2.8171 /(2.8171 + 0.2109)
## [1] 0.9303501
Plot of data. Notice much of the variability is due to differences between IDs.
library(ggplot2)
ggplot(d) +
aes(y = y, x = ID, color = factor(ID)) +
geom_jitter(width = 0.05, height = 0)
Let’s simulate multilevel data with low ICC. Notice the lower
standard deviation for z, the between ID variance, versus
e, the within ID variance.
set.seed(3)
z <- rnorm(13, sd = 0.05)
e <- rnorm(nrow(d), sd = 2)
d$y <- (3 + z[d$ID]) + e
Fit multilevel model and calculate ICC
m <- lmer(y ~ 1 + (1 | ID), data = d)
icc(m)
## # Intraclass Correlation Coefficient
##
## Adjusted ICC: 0.144
## Unadjusted ICC: 0.144
Notice in the summary output (under random effects) that the Variance/Std Dev is much smaller for ID (between) than Residual (within).
summary(m)
## Linear mixed model fit by REML ['lmerMod']
## Formula: y ~ 1 + (1 | ID)
## Data: d
##
## REML criterion at convergence: 209.9
##
## Scaled residuals:
## Min 1Q Median 3Q Max
## -2.45681 -0.72734 0.04071 0.81441 1.88816
##
## Random effects:
## Groups Name Variance Std.Dev.
## ID (Intercept) 0.4948 0.7034
## Residual 2.9454 1.7162
## Number of obs: 52, groups: ID, 13
##
## Fixed effects:
## Estimate Std. Error t value
## (Intercept) 3.0022 0.3077 9.756
Plot the data. Notice much of the variability is within IDs, not between.
ggplot(d) +
aes(y = y, x = ID, color = factor(ID)) +
geom_jitter(width = 0.05, height = 0)
By playing with the seed we can generate data where the estimated ICC is NA.
set.seed(998)
z <- rnorm(13, sd = 0.05)
e <- rnorm(nrow(d), sd = 2)
d$y <- (3 + z[d$ID]) + e
This results in a singular fit.
m <- lmer(y ~ 1 + (1 | ID), data = d)
## boundary (singular) fit: see help('isSingular')
icc(m)
## Warning: Can't compute random effect variances. Some variance components equal
## zero. Your model may suffer from singularity (see `?lme4::isSingular`
## and `?performance::check_singularity`).
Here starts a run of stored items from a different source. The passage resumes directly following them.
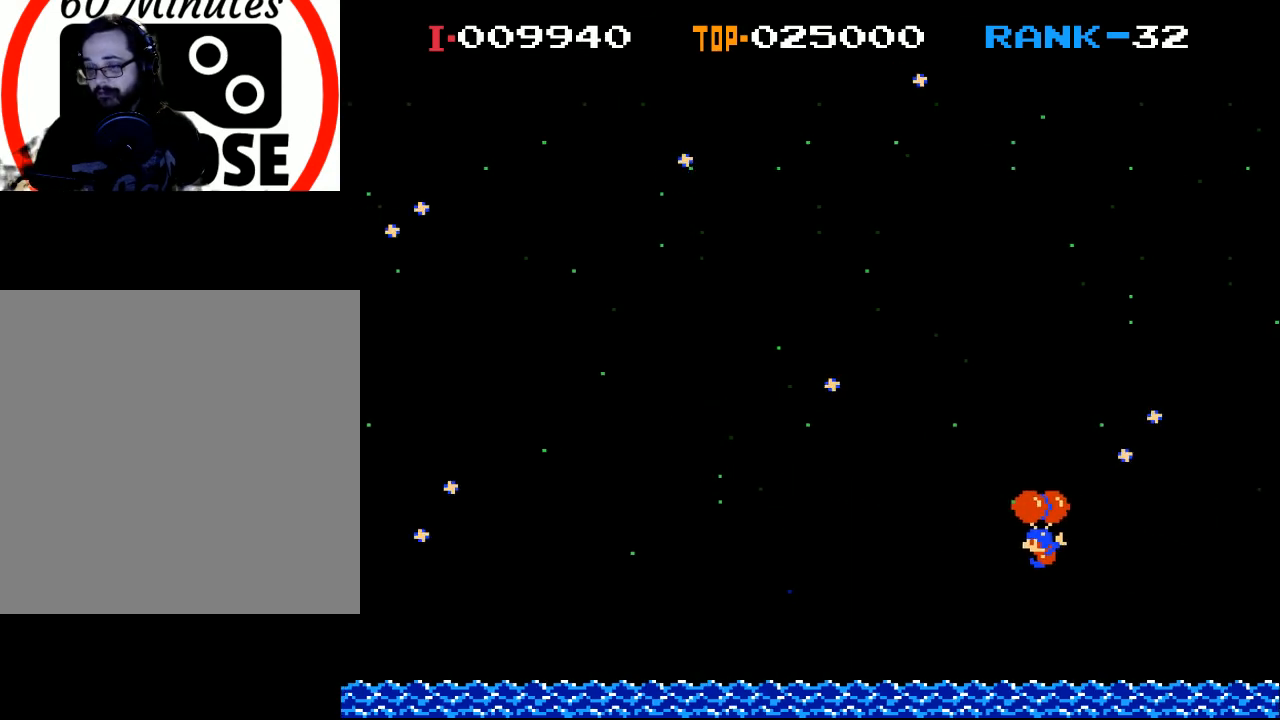
{"buttons": ["DPAD_RIGHT"], "left_stick": "center", "events": [[67, "DPAD_LEFT", "up"], [267, "X", "down"], [367, "X", "up"], [500, "DPAD_RIGHT", "down"]]}
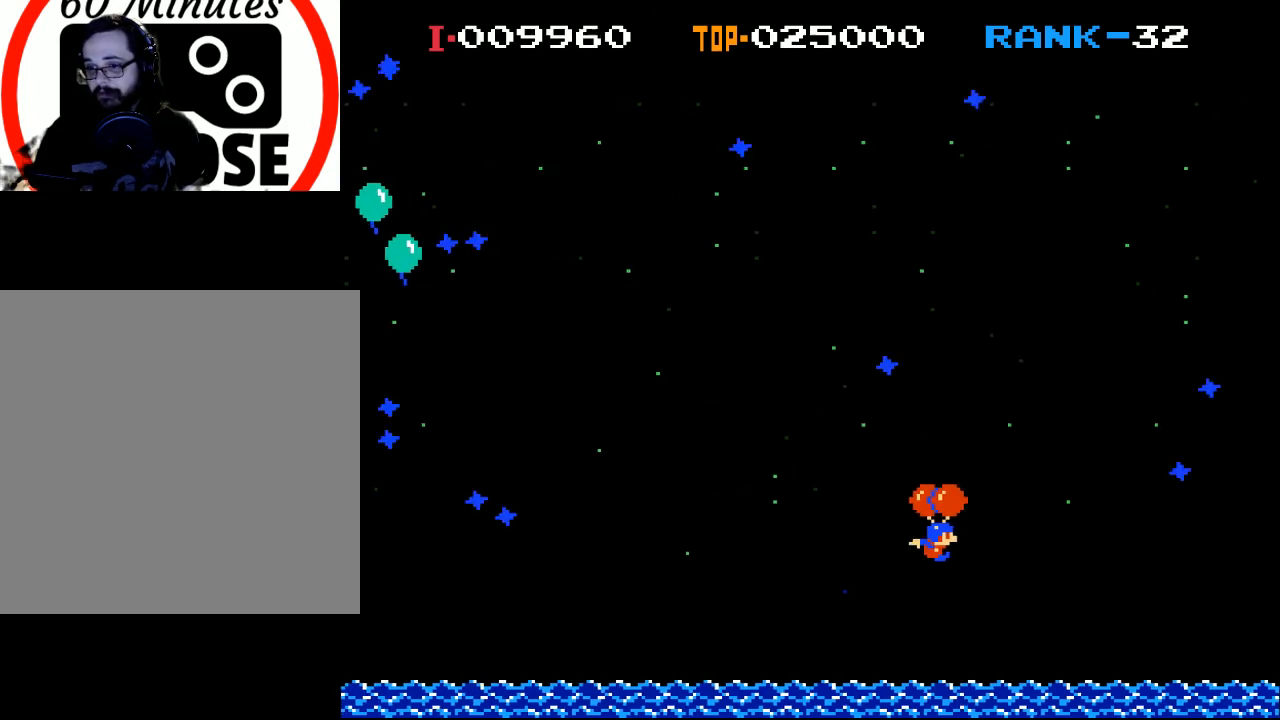
{"buttons": ["X"], "left_stick": "center", "events": [[133, "DPAD_RIGHT", "up"], [133, "X", "down"], [400, "X", "up"], [467, "X", "down"]]}
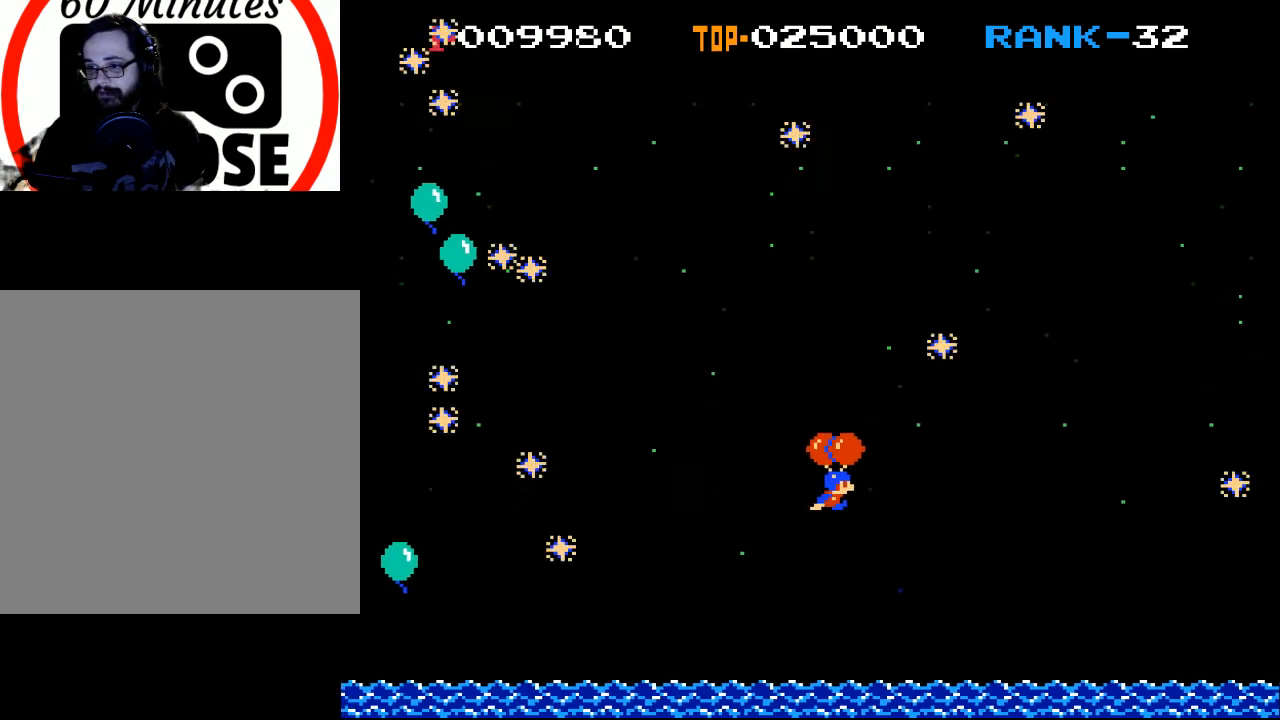
{"buttons": [], "left_stick": "center", "events": [[133, "DPAD_RIGHT", "down"], [333, "X", "up"], [433, "DPAD_RIGHT", "up"]]}
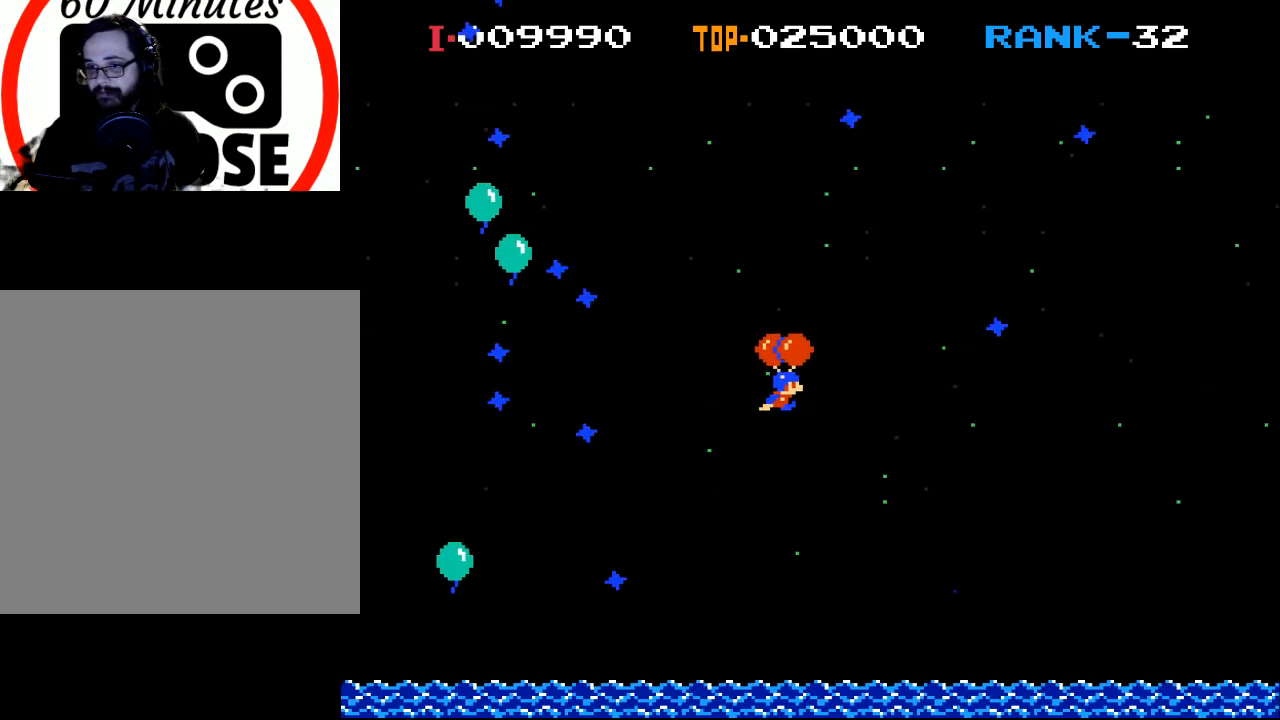
{"buttons": ["DPAD_RIGHT"], "left_stick": "center", "events": [[33, "DPAD_RIGHT", "down"], [100, "X", "down"], [167, "DPAD_RIGHT", "up"], [200, "X", "up"], [400, "DPAD_RIGHT", "down"]]}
## Decrease the `tolerance` level to force the calculation of random effect
## variances, or impose priors on your random effects parameters (using
## packages like `brms` or `glmmTMB`).
## [1] NA
The summary output tells us the estimated variance between groups is about 0.
summary(m)
## Linear mixed model fit by REML ['lmerMod']
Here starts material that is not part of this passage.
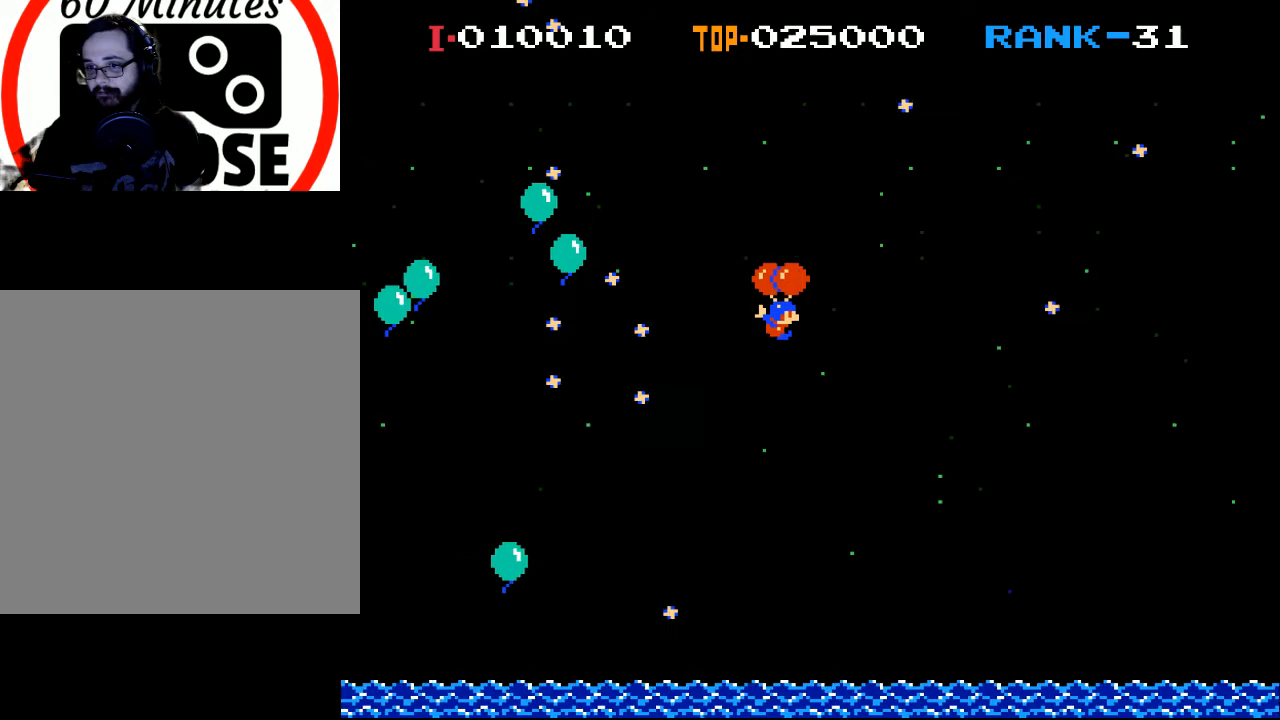
{"buttons": ["DPAD_RIGHT"], "left_stick": "center", "events": [[33, "DPAD_RIGHT", "up"], [333, "DPAD_RIGHT", "down"]]}
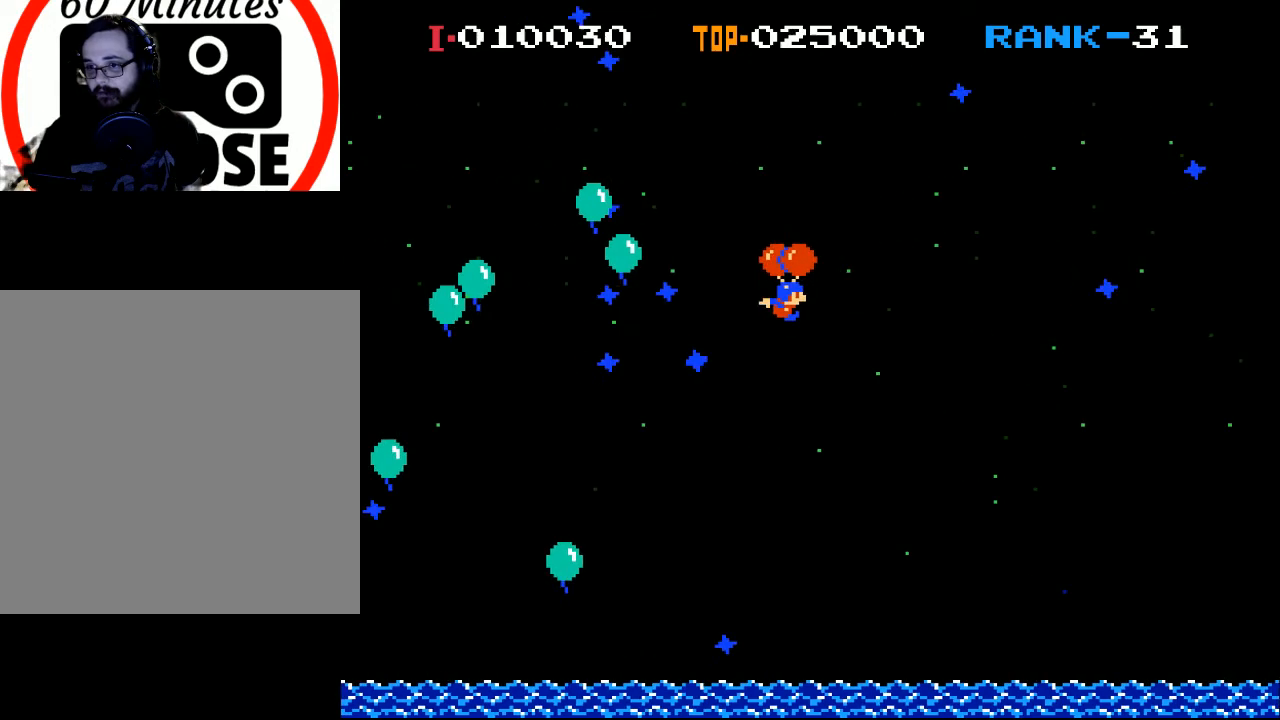
{"buttons": ["DPAD_RIGHT"], "left_stick": "center", "events": [[67, "X", "down"], [167, "DPAD_RIGHT", "up"], [200, "X", "up"], [333, "DPAD_RIGHT", "down"]]}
## Formula: y ~ 1 + (1 | ID)
## Data: d
##
## REML criterion at convergence: 232.4
##
## Scaled residuals:
## Min 1Q Median 3Q Max
## -2.6138 -0.5419 0.1072 0.7088 2.0647
##
## Random effects:
## Groups Name Variance Std.Dev.
## ID (Intercept) 0.000 0.000
## Residual 5.168 2.273
## Number of obs: 52, groups: ID, 13
##
## Fixed effects:
## Estimate Std. Error t value
## (Intercept) 2.8230 0.3153 8.955
## optimizer (nloptwrap) convergence code: 0 (OK)
## boundary (singular) fit: see help('isSingular')
We can see this when we look at the group-specific estimated intercepts. They’re all the same (no variance). This is what is causing the warning.
coef(m)
## $ID
## (Intercept)
## 1 2.822981
## 2 2.822981
## 3 2.822981
## 4 2.822981
## 5 2.822981
## 6 2.822981
## 7 2.822981
## 8 2.822981
## 9 2.822981
## 10 2.822981
## 11 2.822981
## 12 2.822981
## 13 2.822981
##
## attr(,"class")
## [1] "coef.mer"
The warning message suggests one way to alleviate the issue is to “impose priors on your random effects parameters”. This involves Bayesian modeling. The rstanarm package makes this easy to implement. It fits a Bayesian model with default priors on the random effect parameters.
library(rstanarm)
m2 <- stan_lmer(y ~ 1 + (1 | ID), data = d, refresh = 0)
icc(m2)
## # Intraclass Correlation Coefficient
##
## Adjusted ICC: 0.051
## Unadjusted ICC: 0.051
Now we’re getting an estimate for ICC but at the cost of a more complex analysis involving prior distributions. (Though I suppose you could quietly use this method just to get an estimate for the ICC.)
It’s worth asking yourself if you even need to report ICC. Accounting for multilevel data in your analysis doesn’t necessarily mean we need to quantify what proportion of variance is due to random effect groups. We can do it, but it’s usually tangential to the main analysis.